The opening of Bruce La Bruce’s Gerontophilia introduces Lake (Pier-Gabriel Lajoie) as a young and beautiful lifeguard at a pool where the elderly go to swim. When he’s forced to perform mouth-to-mouth on a drowning old man, he gets an impossible-to-hide boner and is subsequently fired. The sequence recalls Kai Stanicke’s viral short Cold Star in the way the aquatic atmosphere of the swimming pool seems to suspend sexual repression and hypnotize the otherwise incompatible moist bodies of strangers into slow-motion contact. Perhaps it has to do with the literal fluidity of water, or the very acoustics of the public swimming-pool ambiance, harkening back to the place where boys see men naked for the first time without having to feel guilty. Unless, like Lake, the arousal becomes visibly evident.

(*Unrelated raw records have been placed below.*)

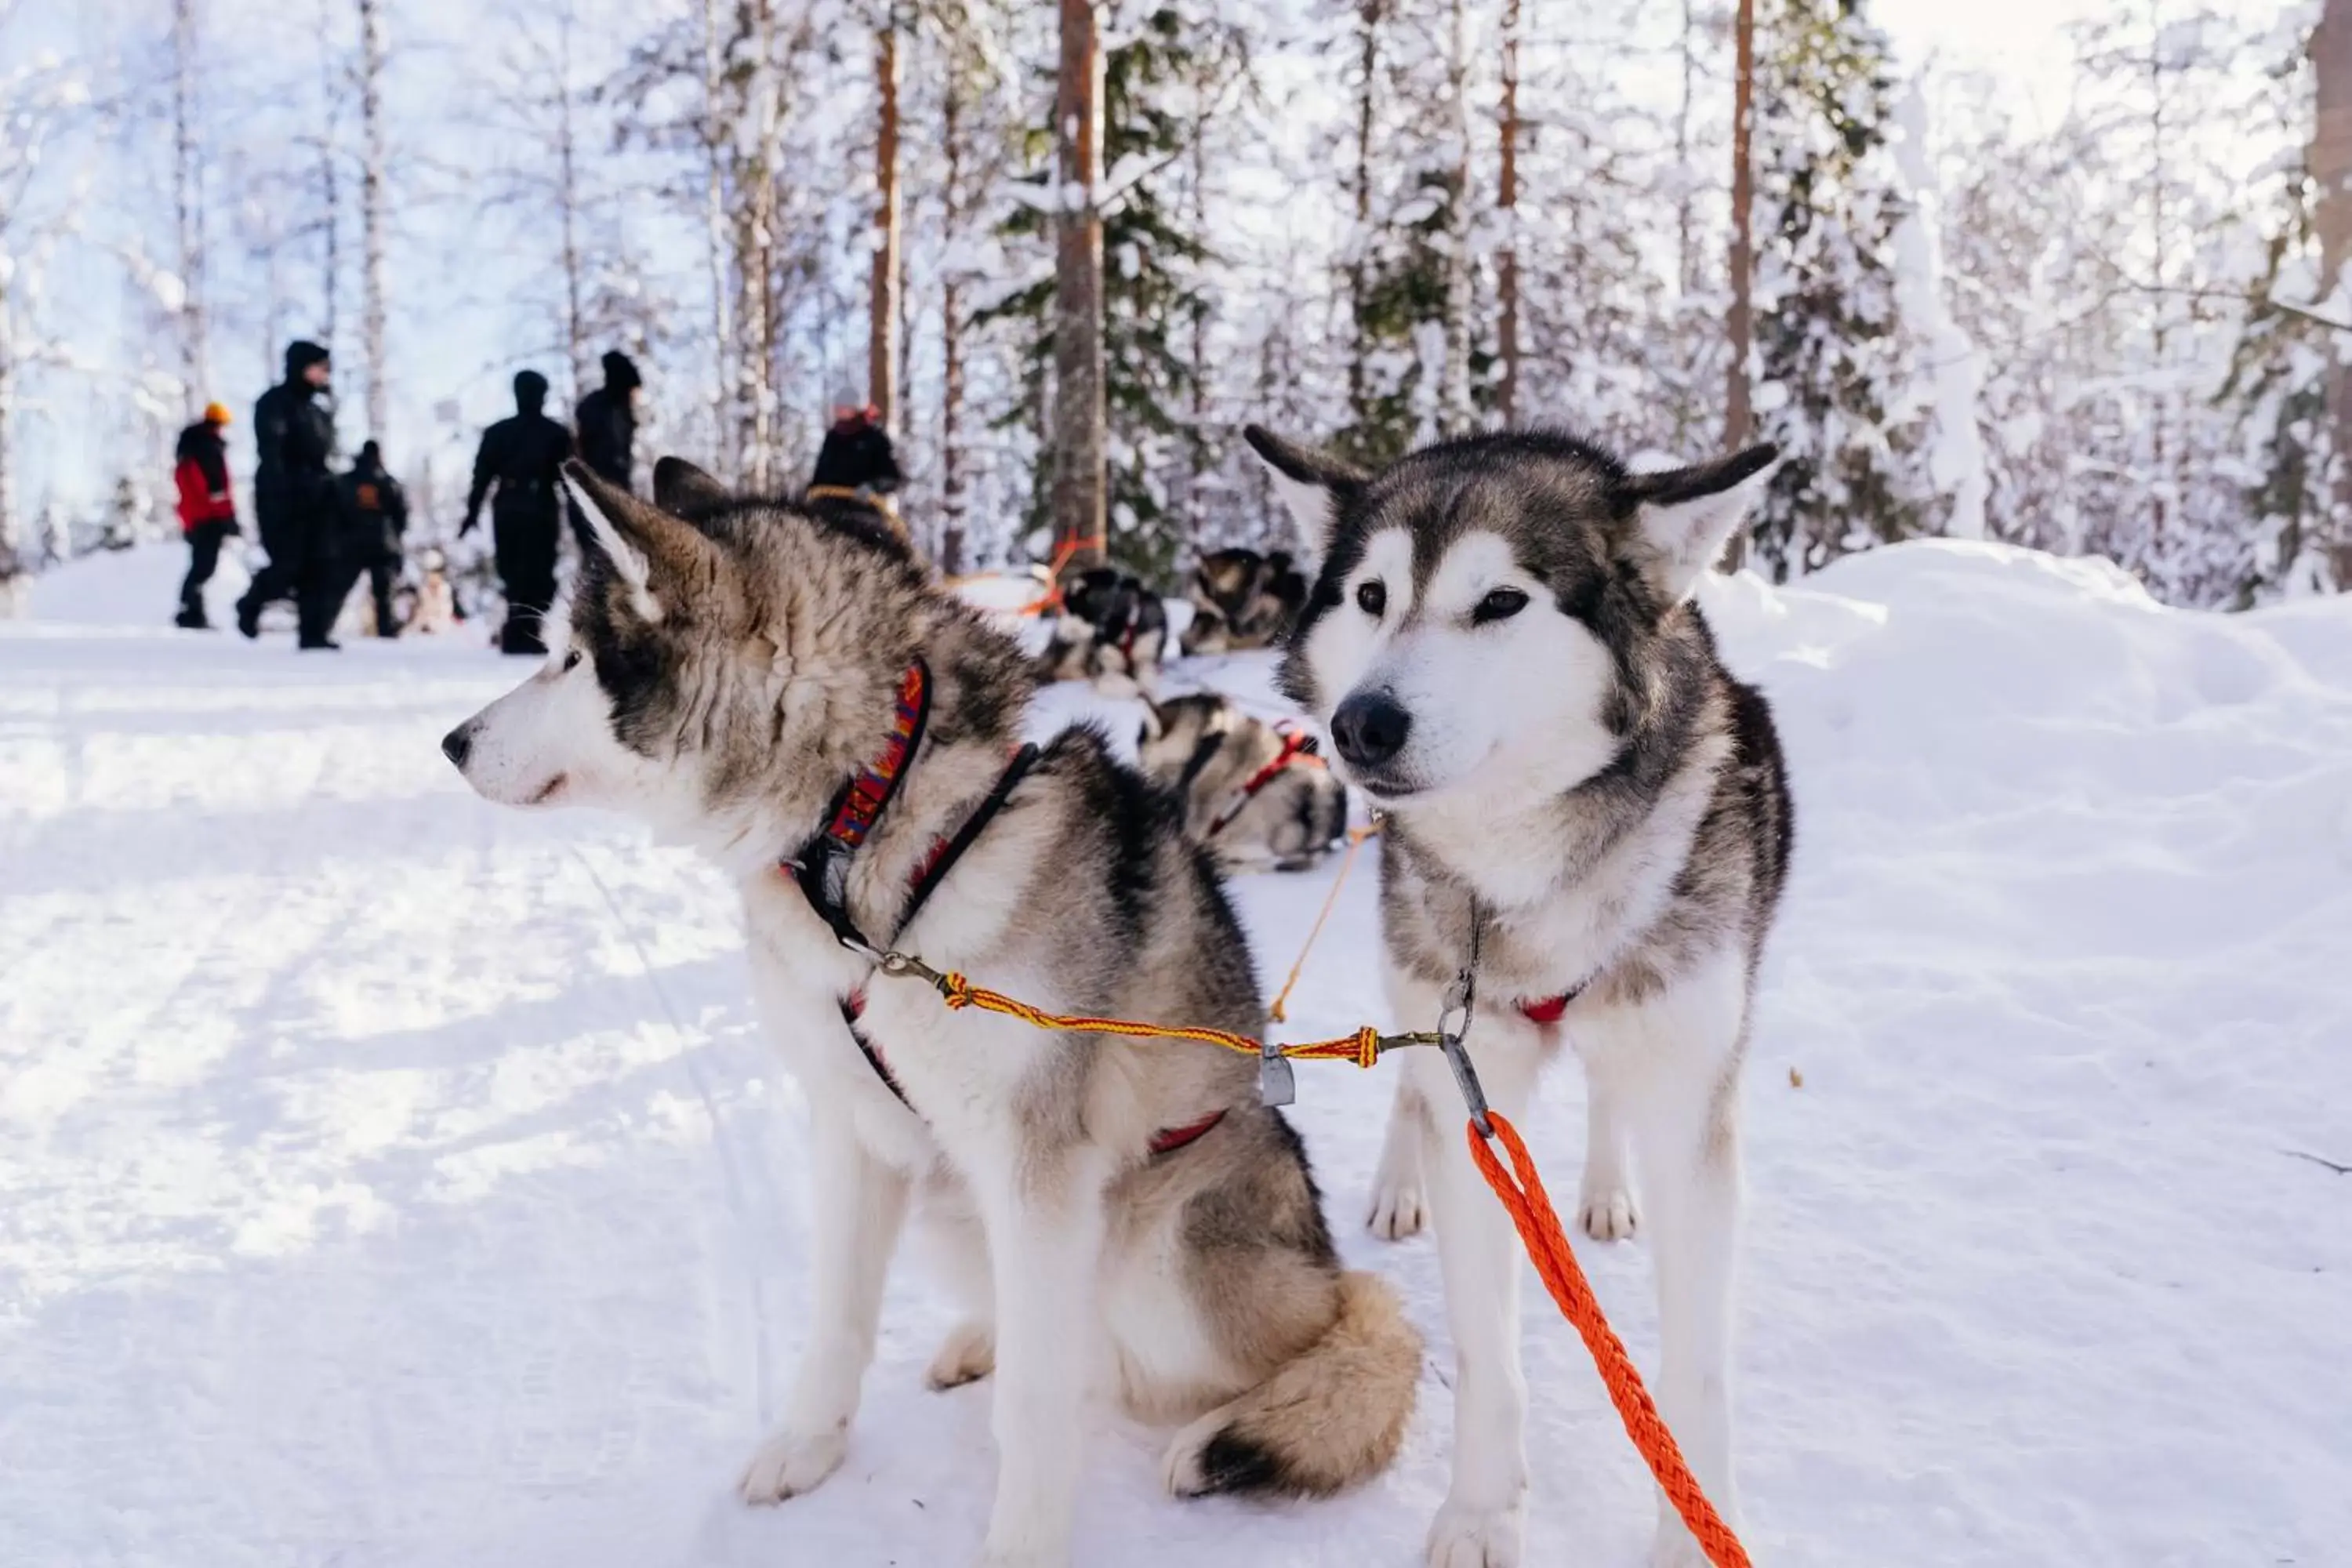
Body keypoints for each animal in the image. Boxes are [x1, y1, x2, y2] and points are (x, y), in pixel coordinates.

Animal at [1251, 423, 1778, 1561]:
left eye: (1501, 601)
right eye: (1370, 595)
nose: (1362, 723)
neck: (1526, 873)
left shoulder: (1689, 1099)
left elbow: (1697, 1370)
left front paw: (1693, 1527)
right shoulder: (1470, 1069)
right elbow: (1486, 1352)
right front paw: (1484, 1511)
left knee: (1610, 1100)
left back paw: (1606, 1188)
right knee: (1412, 1093)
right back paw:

The erotic magnetism of the pool amounts to a motif in queer cinema, from João Pedro Rodrigues’s masterpiece O Fantasma to Cam Archer’s wildly underrated Wild Tigers I Have Known. In La Bruce’s film, it functions as a narrative and sexual trigger for Lake, who, conveniently enough, ends up taking a job at a senior-living facility. With a little help from the psychotropic drugs he steals from a patient, he turns his attraction into practice and ends up having an affair with 81-year-old Mr. Peabody (Walter Borden). They then go on a road trip with no specific destination across Canada.
It’s probably unfair to say that the swimming pool and the near drowning make us aware of Lake’s “fetish” for older men, since an actual fetish functions more like a prerequisite for someone to get sexually excited. Which isn’t true of Lake, who seems to function sexually just fine with biological women his own age, like his BFF and ex-girlfriend, Désirée (Katie Boland). The extensive latitude of Lake’s objects of desire is, in fact, a recurring element in La Bruce’s films, where the real fetishized object is the manly male protagonists themselves, whose heterosexual masculinities are made available for queer consumption: ours, the filmmaker’s, and the gay characters surrounding them. But more than consuming butchness (epitomized by Tony Ward’s beefy body in Hustler White), La Bruce seems to be, as of late, more interested in making boyish youth available to be queerly devoured, sometimes literally, as in the anthropophagic orgies of Otto; or Up with Dead People.
La Bruce’s work has always dramatized, if not defined, queerness. He has a way of mixing political anger with untrammelled desire, an adolescent thirst for subversion that ends up exposing hetero-masculinity as a democratic toy that anyone can get off on. But in Gerontophilia, the filmmaker seems to have reached a point of maturity in his career not unlike Madonna’s, where he finds himself turning his trajectory into a kind of wearable brand, and his purposefully naïve obsession for the revolutionary into a self-referential parody of sorts. While the classic The Raspberry Reich took the idea of the revolution to ridiculous camp extremes, bringing us unforgettable one-liners like “The revolution is my boyfriend” and “Heterosexuality is the opium of the masses,” the only self-described revolutionary character here is silly Désirée, whose political ambitions bear the depth of a hashtag. Thankfully, the campy maxims are still there, such as “Shoplifting is revolutionary” (Winona Ryder is on Désirée’s list of “real revolutionaries”). While La Bruce’s cinema has always been cheeky and self-aware, Gerontophilia embodies a sense of disillusionment not only with the desire for the revolution, but desire for the properly butch male body that will finally come, bearing no traces of the queerness that will consume it, and ravage the otherwise undesirably queer one—as it does, repeatedly, in Hustler White’s memorable gangbang scene.
LaBruce’s greatest quality has always been his willingness to film, and to say, what no one else will, with a French sort of casualness and without the self-importance of other taboo-loving directors such as Lars von Trier. Xavier Dolan has inherited something of La Bruce’s insolence, without being able to replicate his rawness. In a way, La Bruce himself fails to replicate his own rawness in Gerontophilia, which chooses the delicateness of a fable instead of the narrative recklessness we’ve come to expect from the filmmaker. The idea of bridging the generational gap between queer generations through sex is reduced to a mere premise or storytelling device. La Bruce never really explores the perverse potential of bringing gays close to their most horrifying phobia besides femininity: aging. The Raspberry Reich’s iconic Che Guevara wall, which echoed the “your shit means nothing to me” text behind Jeremy Jordan’s bed in Gregg Araki’s Nowhere, gives way to the Gandhi background in Lake’s bedroom as a type of haunting headboard emblematizing the film’s tame spirit. Désirée’s own nickname for Lake is actually “saint.” Gerontophilia becomes more relevant if we consider it in the greater context of La Bruce’s rebellious oeuvre, that is, as a symptom, or an answer, for what queer theorists have been asking themselves for a long time: What comes after queerness?